Exportações angolanas sobem 12,3% no 1.º trimestre, importações alimentares em queda

Exportações angolanas sobem 12,3% no 1.º trimestre, importações alimentares em queda

As exportações angolanas de bens cresceram 12,3% no primeiro trimestre de 2026, impulsionadas pelo petróleo, enquanto as importações alimentares caíram 29,2%, segundo um documento analisado hoje em Conselho de Ministros.

Lusa /

Os dados constam de um relatório sobre a origem e destino de divisas e o fluxo de moeda estrangeira no primeiro trimestre, apreciado na 1.ª Reunião Ordinária da Comissão Económica do Conselho de Ministros, presidida pelo Presidente da República, João Lourenço.

Segundo um comunicado final, o crescimento das exportações foi impulsionado pelo aumento de 21,9% nas receitas de exportação de petróleo bruto.

Por outro lado, as importações globais de bens recuaram 17,1%, destacando-se a contração de 29,2% nas importações alimentares num quadro de políticas do executivo de estímulo à produção nacional e substituição de importações.

Na reunião de hoje foi aprovado um pacote de medidas de estímulo à produção de bens essenciais, que prevê redução de taxas de juro para o setor agropecuário e obrigatoriedade de aquisição de 20% de produção nacional para importadores de carne de porco, frango, determinadas categorias de arroz e açúcar e tilápia.

As reservas internacionais encerraram o primeiro trimestre com uma posição de 15,9 mil milhões de dólares (cerca de 13,7 milhões de euros).

A reunião apreciou igualmente o Relatório de Balanço do Plano de Desenvolvimento Nacional (PDN) 2023-2027 referente ao primeiro trimestre, que reporta que das 548 ações iniciadas foram materializadas 194 prioridades, equivalentes a 67,61% das 284 previstas.

Dos 398 indicadores em acompanhamento, 56 registaram níveis de execução acima de 100% e 48 entre 50% e 100%, sendo que 149 ficaram abaixo dos 50%, o que o documento justifica com o facto de decorrerem de "ações de natureza qualitativa" a concretizar ao longo do ano.
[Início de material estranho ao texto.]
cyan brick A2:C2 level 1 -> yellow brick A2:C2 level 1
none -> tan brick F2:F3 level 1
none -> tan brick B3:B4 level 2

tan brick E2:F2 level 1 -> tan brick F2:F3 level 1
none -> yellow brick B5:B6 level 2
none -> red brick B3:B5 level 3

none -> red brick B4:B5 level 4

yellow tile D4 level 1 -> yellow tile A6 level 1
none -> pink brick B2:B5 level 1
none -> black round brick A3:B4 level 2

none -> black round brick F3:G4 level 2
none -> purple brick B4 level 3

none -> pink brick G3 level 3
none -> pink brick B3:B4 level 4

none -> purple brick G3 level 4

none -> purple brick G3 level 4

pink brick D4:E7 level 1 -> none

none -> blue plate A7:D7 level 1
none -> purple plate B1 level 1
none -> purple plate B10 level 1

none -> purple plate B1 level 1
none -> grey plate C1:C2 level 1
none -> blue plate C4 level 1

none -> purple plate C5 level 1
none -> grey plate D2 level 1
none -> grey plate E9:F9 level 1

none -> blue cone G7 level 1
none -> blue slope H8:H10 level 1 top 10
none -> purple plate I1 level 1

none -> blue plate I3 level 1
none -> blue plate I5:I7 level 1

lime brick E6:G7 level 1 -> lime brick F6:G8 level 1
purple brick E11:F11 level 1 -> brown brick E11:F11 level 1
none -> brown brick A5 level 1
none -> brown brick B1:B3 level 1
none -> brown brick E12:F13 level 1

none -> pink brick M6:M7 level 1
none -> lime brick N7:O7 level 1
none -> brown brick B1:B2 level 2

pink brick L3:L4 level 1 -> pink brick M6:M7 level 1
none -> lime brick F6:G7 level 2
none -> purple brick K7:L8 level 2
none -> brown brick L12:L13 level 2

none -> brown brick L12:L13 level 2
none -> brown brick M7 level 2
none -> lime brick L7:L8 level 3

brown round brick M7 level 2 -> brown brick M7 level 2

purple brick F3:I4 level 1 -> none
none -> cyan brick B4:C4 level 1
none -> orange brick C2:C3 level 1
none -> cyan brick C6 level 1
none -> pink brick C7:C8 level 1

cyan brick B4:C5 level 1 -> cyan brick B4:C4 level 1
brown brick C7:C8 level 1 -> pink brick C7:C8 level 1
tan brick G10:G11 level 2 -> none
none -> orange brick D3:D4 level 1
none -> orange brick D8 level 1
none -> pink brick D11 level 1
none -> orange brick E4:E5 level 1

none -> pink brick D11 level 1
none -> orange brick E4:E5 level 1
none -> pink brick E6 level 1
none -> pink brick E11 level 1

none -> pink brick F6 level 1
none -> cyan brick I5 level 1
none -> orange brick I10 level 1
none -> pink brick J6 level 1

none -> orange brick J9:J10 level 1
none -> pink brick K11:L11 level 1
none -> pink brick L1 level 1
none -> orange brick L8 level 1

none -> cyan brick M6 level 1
Quanto ao Programa de Investimento Público (PIP), o balanço do primeiro trimestre regista 3.597 projetos inscritos --- 988 afetos à Administração Central e 2.609 à Administração Local ---, dos quais 473 estão concluídos, cerca de 13% do total.

Em termos financeiros, o PIP registou uma taxa de execução de 33,7%, com despesas liquidadas de 1,7 biliões de kwanzas (cerca de 1.628 milhões de euros) sobre um orçamento em execução de 5,1 biliões de kwanzas (cerca de 4.829 milhões de euros)

O executivo reconhece "desafios prevalecentes no atual contexto económico, fundamentalmente a nível da capacidade de financiamento", sublinhando ter melhorado os mecanismos de acompanhamento e fiscalização do PDN, apontado como tendo contribuído para "a recuperação gradual da atividade económica, a inversão da trajetória de crescimento da inflação, a redução da taxa de desemprego e a sustentabilidade das contas externas".